Lee’s comments stung, especially as Lee is the founding present of Google China, a service that Jike has unabashedly (and unsuccessfully) copied from the beginning: Jike was originally called Goso and its logo bore a suspicious resemblance to Google’s famous colorful icon. Jike still seemed so similar as of November 2011 that an article in Shanghai’s Oriental Morning Daily was titled "Deng Yaping: Jike Search won’t completely imitate Google."
So does Jike do anything well? It’s a surprisingly good source for movies. In both an English- and Chinese-language search for "Batman," for example, the first hit that comes up is a link that takes you to a "High Definition Movie Channel" with a big link for watching the movies instantly on file-sharing site Youku (though in the United States, where I conducted all of the searches mentioned in this article, the video won’t run, instead showing a note that says, "Sorry, this video can only be streamed within Mainland China.").

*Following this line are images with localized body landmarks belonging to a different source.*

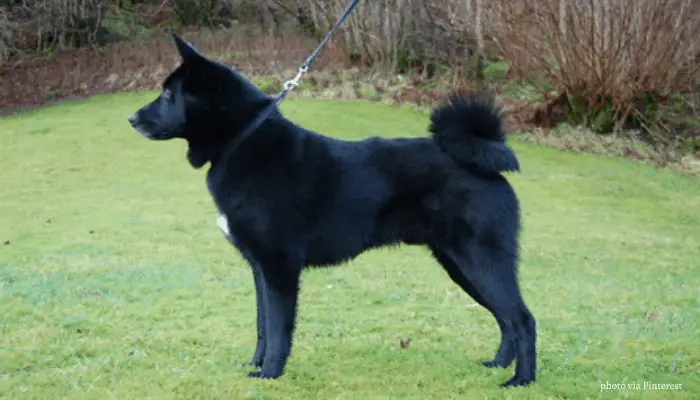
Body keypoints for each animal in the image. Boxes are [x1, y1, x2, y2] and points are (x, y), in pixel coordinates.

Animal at [129, 35, 540, 388]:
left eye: (168, 94)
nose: (131, 119)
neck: (242, 140)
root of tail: (485, 160)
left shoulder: (280, 267)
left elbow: (278, 327)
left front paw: (270, 374)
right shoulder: (259, 268)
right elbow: (262, 324)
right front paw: (254, 364)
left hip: (481, 261)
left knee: (522, 319)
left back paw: (521, 380)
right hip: (461, 266)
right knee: (506, 319)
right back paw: (497, 365)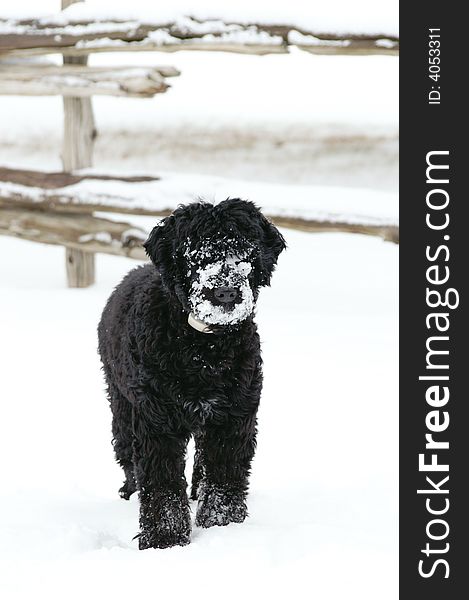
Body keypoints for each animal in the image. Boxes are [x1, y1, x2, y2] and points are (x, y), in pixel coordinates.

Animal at [97, 198, 284, 548]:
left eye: (245, 251)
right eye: (195, 253)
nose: (225, 292)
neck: (203, 349)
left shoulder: (233, 415)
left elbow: (223, 474)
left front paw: (223, 526)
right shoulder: (156, 419)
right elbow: (162, 482)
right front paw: (164, 539)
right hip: (121, 402)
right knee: (126, 452)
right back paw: (130, 491)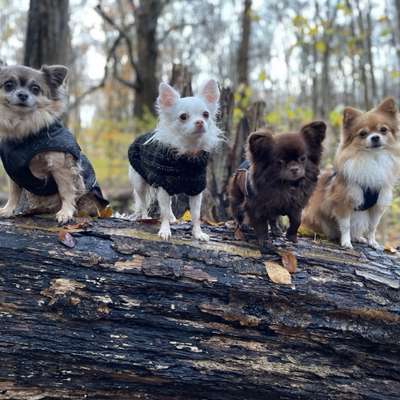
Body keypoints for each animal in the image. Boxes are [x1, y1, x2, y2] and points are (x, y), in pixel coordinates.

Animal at [0, 64, 108, 223]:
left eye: (35, 89)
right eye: (8, 85)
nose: (23, 95)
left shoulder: (61, 166)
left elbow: (66, 191)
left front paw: (66, 212)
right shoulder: (14, 171)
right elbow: (14, 192)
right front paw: (8, 210)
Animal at [230, 122, 326, 253]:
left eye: (303, 158)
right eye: (280, 162)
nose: (294, 168)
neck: (286, 185)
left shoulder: (295, 206)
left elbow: (296, 221)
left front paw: (291, 237)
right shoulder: (257, 207)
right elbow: (261, 226)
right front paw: (265, 242)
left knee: (273, 219)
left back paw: (276, 230)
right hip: (238, 197)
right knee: (238, 212)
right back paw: (241, 226)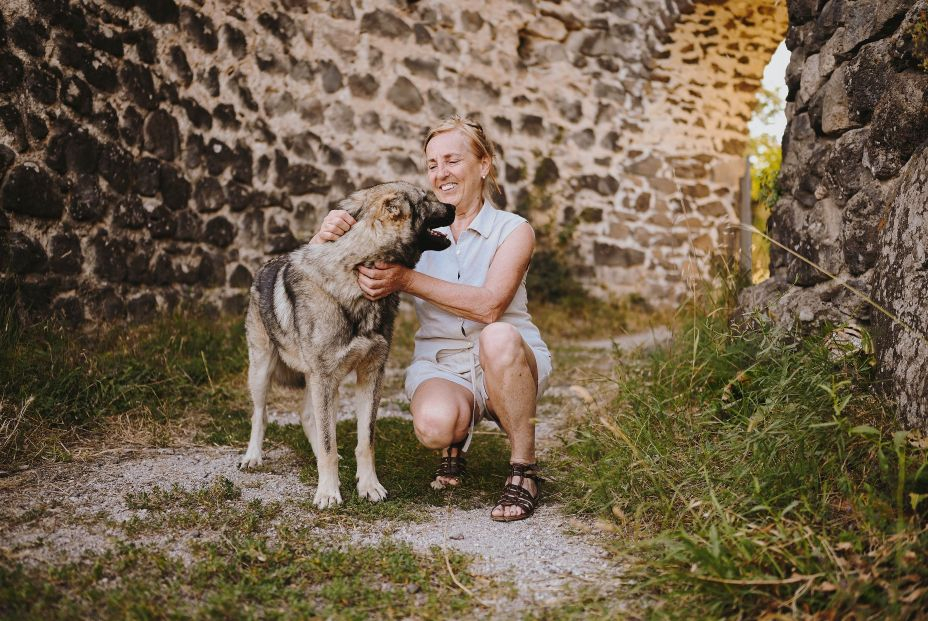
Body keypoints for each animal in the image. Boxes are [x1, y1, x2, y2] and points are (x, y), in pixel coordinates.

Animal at [239, 182, 456, 506]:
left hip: (326, 382)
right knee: (260, 415)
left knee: (308, 417)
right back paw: (252, 456)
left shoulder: (370, 374)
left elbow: (364, 441)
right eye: (426, 199)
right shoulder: (325, 377)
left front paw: (369, 486)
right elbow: (328, 442)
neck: (356, 271)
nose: (454, 207)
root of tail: (265, 265)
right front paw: (328, 492)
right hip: (264, 371)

Perhaps the only advantage Jike holds over Google is its government connection. After Lee publically questioned Jike, he found himself locked out of his microblog for the first time. Perhaps it was just a coincidence, but that week Deng had found herself and the search engine the target of fierce criticism, with articles in the Chinese press claiming she had cut 100 people out of Jike’s nearly 500-person staff, and that she bragged about her ping-pong exploits during staff meetings, telling her employees that "she was always No. 1" and that they must learn from the best and "emulate Google."
But clearly, for the Chinese Communist Party, that’s easier said than done.